Exercise objective — According to the review synthesis rules below, which grace window is kept for a file when several reviewers declare one?

3. **Max `grace_window_seconds`** — take the largest grace window declared by any reviewer for that file. Reviewers with stricter (smaller) windows are subsumed by reviewers with longer windows.
4. **Concatenate `rationale`** with `; ` separator, prefixed by section name (e.g., `"security: 1 critical (SQL inj); type_safety: 1 important (any usage)"`).
5. **Skip files with zero entries** — if no reviewer emitted a followup for a file, do not include it in the synthesized list.

Emit the aggregated list as the top-level `followup_edits_expected` field of the synthesis log. The Stop hook's `coverage_check.py:parse_followup_edits_expected()` reads this consolidated field directly; per-reviewer logs are also scanned independently, so partial coverage is preserved if synthesis is skipped.

---

## Language Applicability (P10.21)

Per-file record of which review sections ran. Shape:
- `file` — path relative to `${CLAUDE_PROJECT_DIR}` (match `reviewed_files`).
- `detected_language` — from file extension (see SKILL.md `## Framework Detection` → Language Detection).
- `sections_applied` — list of applied sections; record `partial` applicability by suffixing the section name (e.g., `type_safety_partial`).
- `sections_skipped` — list of skipped sections.
- `skip_rationale` (when any section skipped) — one-line reason (e.g., `"Bash has no static type system"`).

In **pipeline-stage** output (`templates/output-pipeline.yaml`), each reviewer records ITS single section's per-file `decision` (applied | partial | skipped); ReviewSynthesizer (Stage 5) consolidates these into the `sections_applied`/`sections_skipped` shape above.

Available data —

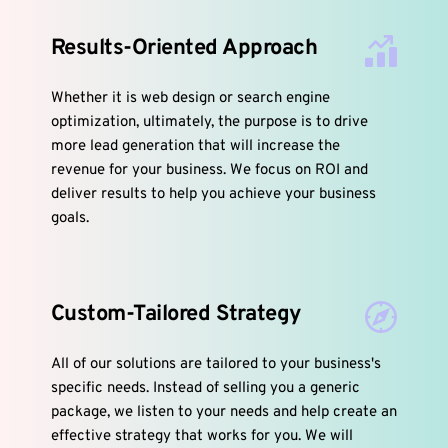
Results-Oriented Approach
Whether it is web design or search engine 
optimization, ultimately, the purpose is to drive 
more lead generation that will increase the 
revenue for your business. We focus on ROI and 
deliver results to help you achieve your business 
goals.
Custom-Tailored Strategy
All of our solutions are tailored to your business's 
specific needs. Instead of selling you a generic 
package, we listen to your needs and help create an 
effective strategy that works for you. We will 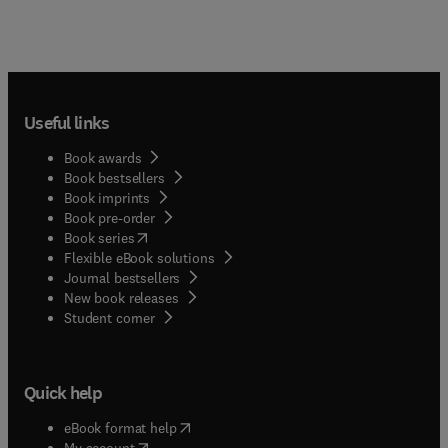
Useful links
Book awards
Book bestsellers
Book imprints
Book pre-order
(
opens in new tab/window
)
Book series
Flexible eBook solutions
Journal bestsellers
New book releases
(
opens in new tab/window
)
Student corner
Quick help
(
opens in new tab/window
)
eBook format help
(
opens in new tab/window
)
My account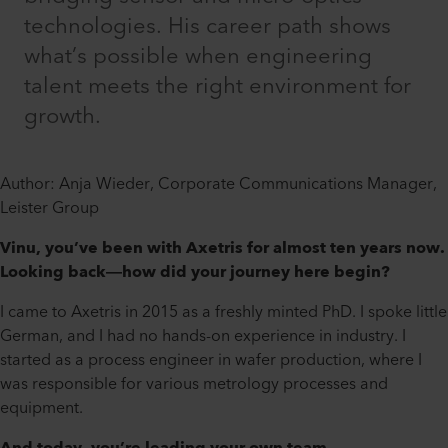
technologies. His career path shows
what’s possible when engineering
talent meets the right environment for
growth.
Author: Anja Wieder, Corporate Communications Manager,
Leister Group
Vinu, you’ve been with Axetris for almost ten years now.
Looking back—how did your journey here begin?
I came to Axetris in 2015 as a freshly minted PhD. I spoke little
German, and I had no hands-on experience in industry. I
started as a process engineer in wafer production, where I
was responsible for various metrology processes and
equipment.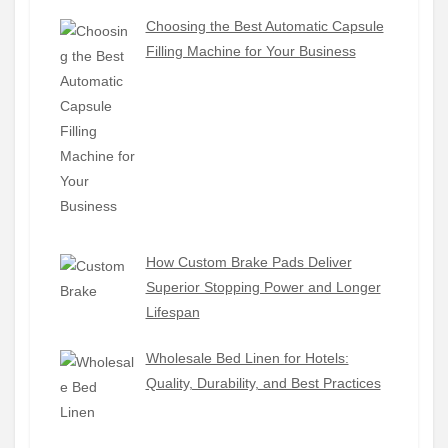
Choosing the Best Automatic Capsule
Filling Machine for Your Business
How Custom Brake Pads Deliver
Superior Stopping Power and Longer
Lifespan
Wholesale Bed Linen for Hotels:
Quality, Durability, and Best Practices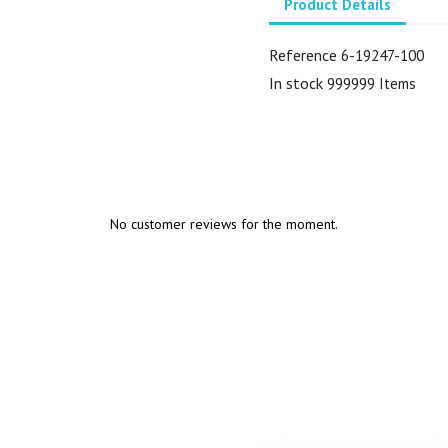
Product Details
Reference
6-19247-100
In stock
999999 Items
No customer reviews for the moment.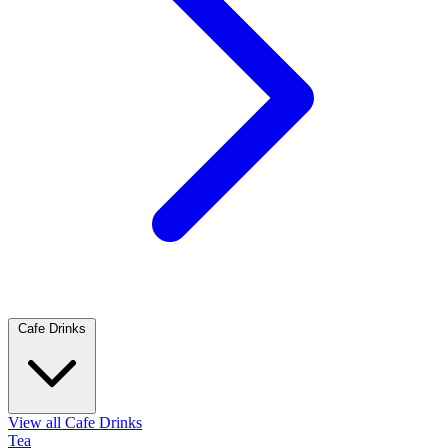
Cafe Drinks
View all Cafe Drinks
Tea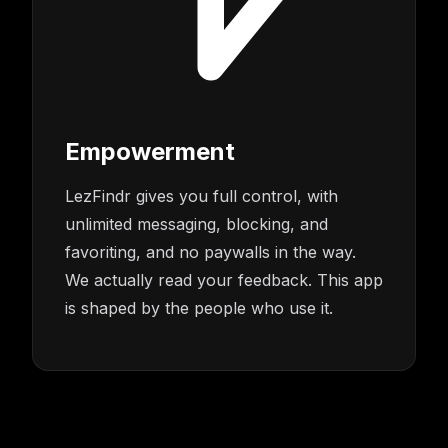
Empowerment
LezFindr gives you full control, with
unlimited messaging, blocking, and
favoriting, and no paywalls in the way.
We actually read your feedback. This app
is shaped by the people who use it.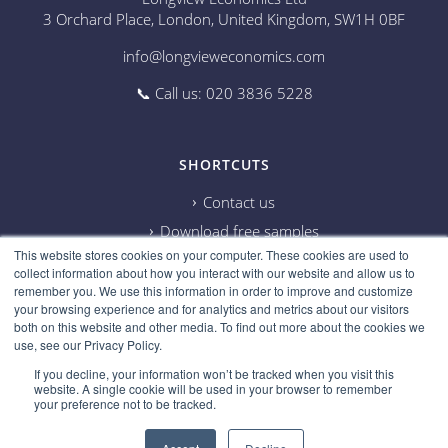
3 Orchard Place, London, United Kingdom, SW1H 0BF
info@longvieweconomics.com
📞 Call us: 020 3836 5228
SHORTCUTS
Contact us
Download free samples
This website stores cookies on your computer. These cookies are used to
Subscribe on Youtube
collect information about how you interact with our website and allow us to
Cookie information
remember you. We use this information in order to improve and customize
your browsing experience and for analytics and metrics about our visitors
Privacy policy
both on this website and other media. To find out more about the cookies we
use, see our Privacy Policy.
Research disclaimer
If you decline, your information won’t be tracked when you visit this
Careers
website. A single cookie will be used in your browser to remember
your preference not to be tracked.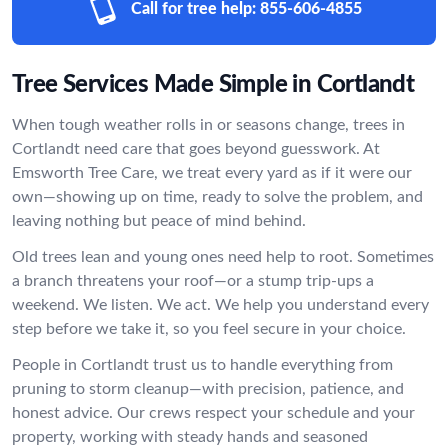
Call for tree help:
855-606-4855
Tree Services Made Simple in Cortlandt
When tough weather rolls in or seasons change, trees in
Cortlandt need care that goes beyond guesswork. At
Emsworth Tree Care, we treat every yard as if it were our
own—showing up on time, ready to solve the problem, and
leaving nothing but peace of mind behind.
Old trees lean and young ones need help to root. Sometimes
a branch threatens your roof—or a stump trip-ups a
weekend. We listen. We act. We help you understand every
step before we take it, so you feel secure in your choice.
People in Cortlandt trust us to handle everything from
pruning to storm cleanup—with precision, patience, and
honest advice. Our crews respect your schedule and your
property, working with steady hands and seasoned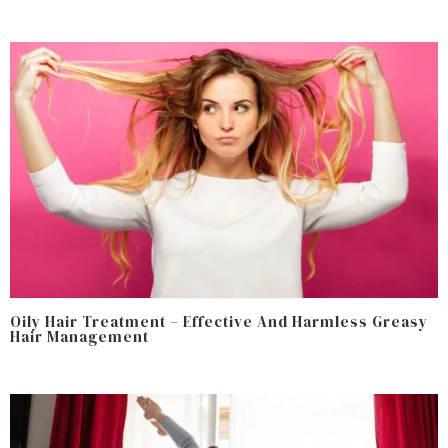
Oily Hair Treatment – Effective And Harmless Greasy
Hair Management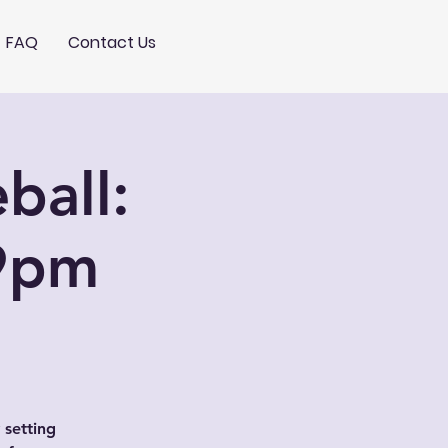
FAQ
Contact Us
ball:
9pm
 setting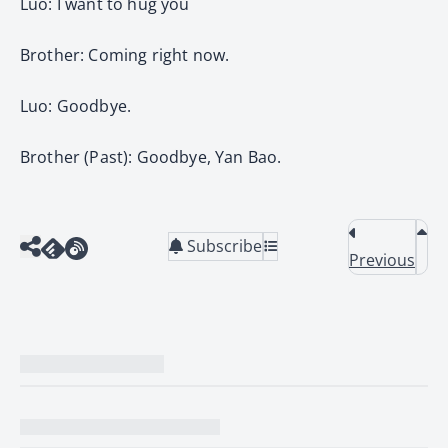
Luo: I want to hug you
Brother: Coming right now.
Luo: Goodbye.
Brother (Past): Goodbye, Yan Bao.
Subscribe
Previous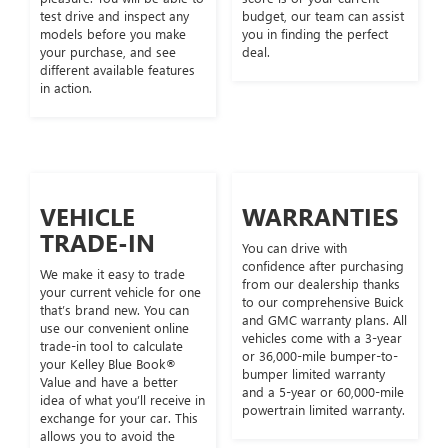
test drive and inspect any
budget, our team can assist
models before you make
you in finding the perfect
your purchase, and see
deal.
different available features
in action.
VEHICLE
WARRANTIES
TRADE-IN
You can drive with
confidence after purchasing
We make it easy to trade
from our dealership thanks
your current vehicle for one
to our comprehensive Buick
that’s brand new. You can
and GMC warranty plans. All
use our convenient online
vehicles come with a 3-year
trade-in tool to calculate
or 36,000-mile bumper-to-
your Kelley Blue Book®
bumper limited warranty
Value and have a better
and a 5-year or 60,000-mile
idea of what you’ll receive in
powertrain limited warranty.
exchange for your car. This
allows you to avoid the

Expected output — The largest grace window declared by any reviewer for that file.